Start of TEXT SEGMENT

How does the 1st Watch compare to conventional radar? Furuno’s Model 1835 has similar specs, a 10.4-inch color LCD display, and conventional knob and button controls. It will accept AIS input and interface with other electronics via NMEA 0183. It’s a nice radar, and one I’d be happy to have as a shipmate—it has loads of features left off the DRS4W. But its list price is $4,895. I can drop several iPads overboard for that price versus the 1st Watch.
The dongle worked great for Steve, giving accurate positions that we correlated by bearings, visual means, and simply putting the boat alongside something we considered accurately charted by other means. But when I plugged it into my iPad, it was dead as a dodo: I got a position on the Bad Elf app, but not in any of my nav apps. I was the victim of a software glitch, an issue that’s unlikely with a standalone plotter.
According to a warning posted on the Bad Elf Web site, as of early June (when I’m writing this) some Apple devices running the iOS 8.3 operating system won’t flow data from an external GPS receiver to third-party software, including BlueChart Mobile, Navionics Boating HD, etc. My iPad is one of them. Steve was running iOS 8.2, and his setup worked fine. Needless to say, iPad navigators using iOS 8.3, especially airplane pilots, are not happy with this. (A Garmin rep said the company was having the same problem with its GLO receiver.)
John McLellan, “Chief Helper Elf” at Bad Elf, explained the problem as a bug in the Apple iOS 8.3 software that prevents external GPS receivers using “an older accessory protocol” from passing data to the iPad. There’s a work-around for iPads using newer Lightning connectors (upgrade the GPS receiver to one using the new protocol), but folks like me with older, 30-pin devices running iOS 8.3 are out of luck until Apple issues another software upgrade. OS 8.4 was in beta testing while I was writing this article, and by now it should be available to the public, at least if the rumor mill is correct. Is the problem fixed? I hope so—if not, I’ve already upgraded to a Lightning-connector iPad. (Search on Google for iOS GPS issues to hear the latest.)

End of TEXT SEGMENT

* TASK ITEM A
In the radar and GPS text, what is the list price of Furuno's Model 1835?
* TASK ITEM B
Continue the radar and GPS text from its last sentence.

Start of DATA FOR REVIEW

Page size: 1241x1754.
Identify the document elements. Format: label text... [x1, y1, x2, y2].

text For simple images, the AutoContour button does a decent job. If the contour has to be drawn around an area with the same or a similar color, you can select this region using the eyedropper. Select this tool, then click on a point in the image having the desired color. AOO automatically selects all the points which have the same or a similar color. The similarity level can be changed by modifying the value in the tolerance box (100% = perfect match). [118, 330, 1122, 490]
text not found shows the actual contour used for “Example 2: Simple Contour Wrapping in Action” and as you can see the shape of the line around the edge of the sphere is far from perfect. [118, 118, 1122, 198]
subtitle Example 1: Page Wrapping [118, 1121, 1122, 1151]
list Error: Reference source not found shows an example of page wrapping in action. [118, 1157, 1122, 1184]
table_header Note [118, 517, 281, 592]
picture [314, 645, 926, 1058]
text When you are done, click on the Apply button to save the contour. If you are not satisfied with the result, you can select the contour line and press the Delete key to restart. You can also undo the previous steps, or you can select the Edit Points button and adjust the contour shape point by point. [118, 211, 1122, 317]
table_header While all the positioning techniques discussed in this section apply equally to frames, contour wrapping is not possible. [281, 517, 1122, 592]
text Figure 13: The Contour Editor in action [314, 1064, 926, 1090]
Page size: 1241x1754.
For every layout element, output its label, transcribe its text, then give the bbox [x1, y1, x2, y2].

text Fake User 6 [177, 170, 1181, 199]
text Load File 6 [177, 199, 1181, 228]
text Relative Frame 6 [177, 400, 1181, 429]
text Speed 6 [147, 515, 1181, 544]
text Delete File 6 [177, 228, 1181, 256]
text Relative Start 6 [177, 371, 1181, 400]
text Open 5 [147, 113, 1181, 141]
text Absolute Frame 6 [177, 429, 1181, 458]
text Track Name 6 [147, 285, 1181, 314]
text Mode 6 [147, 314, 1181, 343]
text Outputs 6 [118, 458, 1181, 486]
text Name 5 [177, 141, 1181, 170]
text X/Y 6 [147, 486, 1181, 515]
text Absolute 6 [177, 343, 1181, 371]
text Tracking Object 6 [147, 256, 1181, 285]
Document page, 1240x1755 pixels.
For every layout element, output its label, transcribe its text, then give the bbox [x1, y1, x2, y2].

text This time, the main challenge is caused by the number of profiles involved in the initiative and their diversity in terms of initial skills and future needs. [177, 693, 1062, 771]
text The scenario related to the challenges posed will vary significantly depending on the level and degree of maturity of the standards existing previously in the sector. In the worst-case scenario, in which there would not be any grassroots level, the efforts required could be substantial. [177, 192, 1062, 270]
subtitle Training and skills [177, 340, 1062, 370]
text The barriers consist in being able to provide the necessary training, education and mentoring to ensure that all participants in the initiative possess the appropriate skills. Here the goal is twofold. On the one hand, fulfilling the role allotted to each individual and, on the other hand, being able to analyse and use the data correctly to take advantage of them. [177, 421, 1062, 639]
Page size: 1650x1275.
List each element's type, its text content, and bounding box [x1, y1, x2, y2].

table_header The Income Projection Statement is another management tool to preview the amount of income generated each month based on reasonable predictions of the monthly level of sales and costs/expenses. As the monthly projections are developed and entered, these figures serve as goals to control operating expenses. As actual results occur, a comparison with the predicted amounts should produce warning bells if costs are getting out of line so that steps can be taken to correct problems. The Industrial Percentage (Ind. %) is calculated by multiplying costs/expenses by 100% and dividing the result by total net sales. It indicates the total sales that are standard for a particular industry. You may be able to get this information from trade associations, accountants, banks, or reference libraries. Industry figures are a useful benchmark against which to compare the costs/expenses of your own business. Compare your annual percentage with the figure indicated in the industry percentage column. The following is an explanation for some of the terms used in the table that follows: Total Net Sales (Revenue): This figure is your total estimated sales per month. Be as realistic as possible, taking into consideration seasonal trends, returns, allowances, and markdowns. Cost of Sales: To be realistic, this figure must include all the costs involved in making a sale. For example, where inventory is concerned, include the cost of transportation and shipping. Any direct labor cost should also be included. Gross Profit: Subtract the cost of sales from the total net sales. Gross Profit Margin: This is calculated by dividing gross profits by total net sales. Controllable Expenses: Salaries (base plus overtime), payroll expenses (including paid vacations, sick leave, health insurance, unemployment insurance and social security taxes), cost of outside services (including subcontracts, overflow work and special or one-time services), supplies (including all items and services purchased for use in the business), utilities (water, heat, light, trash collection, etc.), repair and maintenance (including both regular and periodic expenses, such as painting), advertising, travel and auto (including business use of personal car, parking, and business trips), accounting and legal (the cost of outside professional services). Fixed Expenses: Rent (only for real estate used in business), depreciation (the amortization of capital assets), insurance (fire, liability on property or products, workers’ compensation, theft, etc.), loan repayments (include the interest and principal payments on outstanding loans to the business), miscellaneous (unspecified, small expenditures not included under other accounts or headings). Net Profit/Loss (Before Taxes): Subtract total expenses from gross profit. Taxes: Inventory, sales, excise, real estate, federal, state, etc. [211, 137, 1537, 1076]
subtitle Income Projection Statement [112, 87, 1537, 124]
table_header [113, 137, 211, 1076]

End of DATA FOR REVIEW

* EXPECTED ANSWER A
$4,895

* EXPECTED ANSWER B
The issue here isn’t this particular glitch, but the overall potential for similar glitches popping up again. The iPad has 1,001 functions; there are probably 1,000,001 third-party apps. Is it any wonder there are occasional problems? Software updates are issued frequently to correct these problems, often creating new ones that must be corrected by more software updates. There’s not much chance of this happening with a standalone plotter from Garmin, Raymarine, Simrad, etc. It comes with fully functioning software that lasts the life of the unit and is upgraded steadily. Having one company involved often means greater reliability.
Assuming Apple deals with software issues (once I get my iPad working properly with nav apps, I’ll never update software again!), does the iPad replace standalone chart plotters for some instances of serious navigation? Based on my short-term test, for some people, it sure does. If you want to keep your expensive plotter safe from dockwalking mooks, or want to add plotter function on a tender to get you where you want to go in the fog, or you’re looking for a capable backup system, it’s one way to do it. And when you arrive at your destination, use the iPad to tell everyone where you’re spending the night, send them a photo of your dinner, and then watch a movie online before hitting the sack.
I’m expecting just such a message from Steve any time now.